Os governos de Aristide foram francamente desestabilizados pela ação de militares e chefes de gangues ainda leais aos códigos e cadeias de comando dos antigos Tonton Macoutes, força paramilitar criada por François Duvalier e mantida por seu filho Jean Claude – respectivamente, Papa e Baby Doc. Nos anos ’90, os herdeiros dessa força de terror oficial concentravam-se na FRAPH, uma das artífices do Golpe que levara a uma intervenção de tipo “imperialismo humanitário” do então novo governo de Bill Clinton, em uma aventura como a da Somália, sendo esta menos perigosa para as forças do Império.
A volta de Aristide mesmo banido da política oficial, e o retorno de Baby Doc implicam não na reconciliação nacional, sendo isto mesmo impossível com um tirano títere de Washington como este, mas sim no aval permanente para a intervenção externa. O argumento é simples: a tensão política eleva o caos social à altura da ingovernabilidade por não haver estrutura mínima de vida em sociedade, em especial em Porto Príncipe. O pior é que é tudo verdade. O Haiti não se sustenta hoje sem ajuda externa e esta, sempre vem acompanha de intervencionismo de tipo imperial.

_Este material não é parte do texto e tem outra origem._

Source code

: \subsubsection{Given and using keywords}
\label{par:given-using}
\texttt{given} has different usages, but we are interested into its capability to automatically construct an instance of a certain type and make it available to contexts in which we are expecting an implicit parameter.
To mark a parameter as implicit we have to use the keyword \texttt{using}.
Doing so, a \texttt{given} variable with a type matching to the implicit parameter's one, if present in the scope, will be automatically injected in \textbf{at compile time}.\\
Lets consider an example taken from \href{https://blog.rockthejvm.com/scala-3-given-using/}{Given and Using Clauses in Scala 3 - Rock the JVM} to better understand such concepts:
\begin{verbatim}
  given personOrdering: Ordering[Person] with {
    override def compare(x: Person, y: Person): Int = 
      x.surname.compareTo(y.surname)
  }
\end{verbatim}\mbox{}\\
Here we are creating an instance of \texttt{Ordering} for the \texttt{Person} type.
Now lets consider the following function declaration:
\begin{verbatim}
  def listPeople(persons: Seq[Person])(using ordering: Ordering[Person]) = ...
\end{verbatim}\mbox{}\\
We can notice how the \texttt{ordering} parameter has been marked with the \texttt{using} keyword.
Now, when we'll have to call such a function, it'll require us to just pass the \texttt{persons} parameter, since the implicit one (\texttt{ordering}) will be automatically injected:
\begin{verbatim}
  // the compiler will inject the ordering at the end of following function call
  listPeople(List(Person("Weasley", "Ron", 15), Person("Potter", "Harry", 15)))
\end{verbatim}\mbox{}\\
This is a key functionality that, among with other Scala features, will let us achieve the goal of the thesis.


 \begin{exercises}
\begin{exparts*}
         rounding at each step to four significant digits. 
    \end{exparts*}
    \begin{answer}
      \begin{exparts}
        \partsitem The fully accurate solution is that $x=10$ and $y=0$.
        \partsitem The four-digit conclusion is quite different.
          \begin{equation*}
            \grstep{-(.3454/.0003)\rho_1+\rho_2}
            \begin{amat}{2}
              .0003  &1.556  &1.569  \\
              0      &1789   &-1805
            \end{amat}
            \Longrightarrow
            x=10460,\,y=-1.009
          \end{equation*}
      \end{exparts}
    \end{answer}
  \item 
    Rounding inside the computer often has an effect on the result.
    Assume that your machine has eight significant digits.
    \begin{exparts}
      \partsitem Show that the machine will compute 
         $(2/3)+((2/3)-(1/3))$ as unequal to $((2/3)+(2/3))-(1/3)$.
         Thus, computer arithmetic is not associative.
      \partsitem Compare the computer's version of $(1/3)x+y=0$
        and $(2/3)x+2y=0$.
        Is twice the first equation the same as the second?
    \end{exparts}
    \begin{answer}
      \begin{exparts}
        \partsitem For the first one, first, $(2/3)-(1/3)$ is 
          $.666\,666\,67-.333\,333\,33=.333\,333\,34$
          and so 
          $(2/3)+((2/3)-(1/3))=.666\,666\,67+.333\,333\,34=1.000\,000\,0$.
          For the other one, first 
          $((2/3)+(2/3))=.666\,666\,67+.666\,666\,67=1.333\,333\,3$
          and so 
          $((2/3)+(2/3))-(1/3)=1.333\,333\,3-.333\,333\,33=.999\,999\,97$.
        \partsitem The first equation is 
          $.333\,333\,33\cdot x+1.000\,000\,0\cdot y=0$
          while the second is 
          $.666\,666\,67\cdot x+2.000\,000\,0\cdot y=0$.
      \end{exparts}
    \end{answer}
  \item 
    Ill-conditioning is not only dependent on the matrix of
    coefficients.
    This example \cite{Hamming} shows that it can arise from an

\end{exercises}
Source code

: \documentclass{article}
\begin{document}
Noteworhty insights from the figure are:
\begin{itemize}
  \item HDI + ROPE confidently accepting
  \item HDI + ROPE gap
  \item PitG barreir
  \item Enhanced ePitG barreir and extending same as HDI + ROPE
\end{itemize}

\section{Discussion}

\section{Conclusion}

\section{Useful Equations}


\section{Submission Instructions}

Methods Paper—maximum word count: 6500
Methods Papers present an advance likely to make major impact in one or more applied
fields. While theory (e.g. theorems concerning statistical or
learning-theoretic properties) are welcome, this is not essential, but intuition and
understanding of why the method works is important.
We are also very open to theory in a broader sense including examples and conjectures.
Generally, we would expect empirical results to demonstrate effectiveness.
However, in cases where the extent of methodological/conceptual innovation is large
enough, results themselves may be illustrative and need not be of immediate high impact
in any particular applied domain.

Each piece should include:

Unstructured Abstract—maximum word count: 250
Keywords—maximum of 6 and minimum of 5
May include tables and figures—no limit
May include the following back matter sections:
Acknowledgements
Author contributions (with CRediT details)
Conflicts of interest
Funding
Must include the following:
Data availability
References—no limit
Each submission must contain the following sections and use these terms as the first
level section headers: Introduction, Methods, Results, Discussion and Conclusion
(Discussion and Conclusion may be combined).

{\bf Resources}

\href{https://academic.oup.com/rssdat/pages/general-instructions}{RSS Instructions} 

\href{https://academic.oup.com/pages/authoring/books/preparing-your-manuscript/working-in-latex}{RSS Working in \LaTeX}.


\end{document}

Seja este multilateral e com ares de “legalidade” como a Minustah da ONU com o Brasil à frente, seja a tomada (eterna retomada) do país por forças “humanitárias militarizadas” dos EUA após o terremoto de 2009.
Seria mais que justa, é necessária uma corrente humanitária em torno do Haiti em geral, e de suas soluções soberanas e autodeterminadas em particular. O Brasil com pretensões internacionais acaba por fazer justo o oposto. A saída para a crise do Haiti está nos próprios haitianos e em suas estruturas organizativas, como os movimentos de camponeses a ressaltar a Plataforma PAPDA.org. Os ventos de 1804 podem continuar a soprar!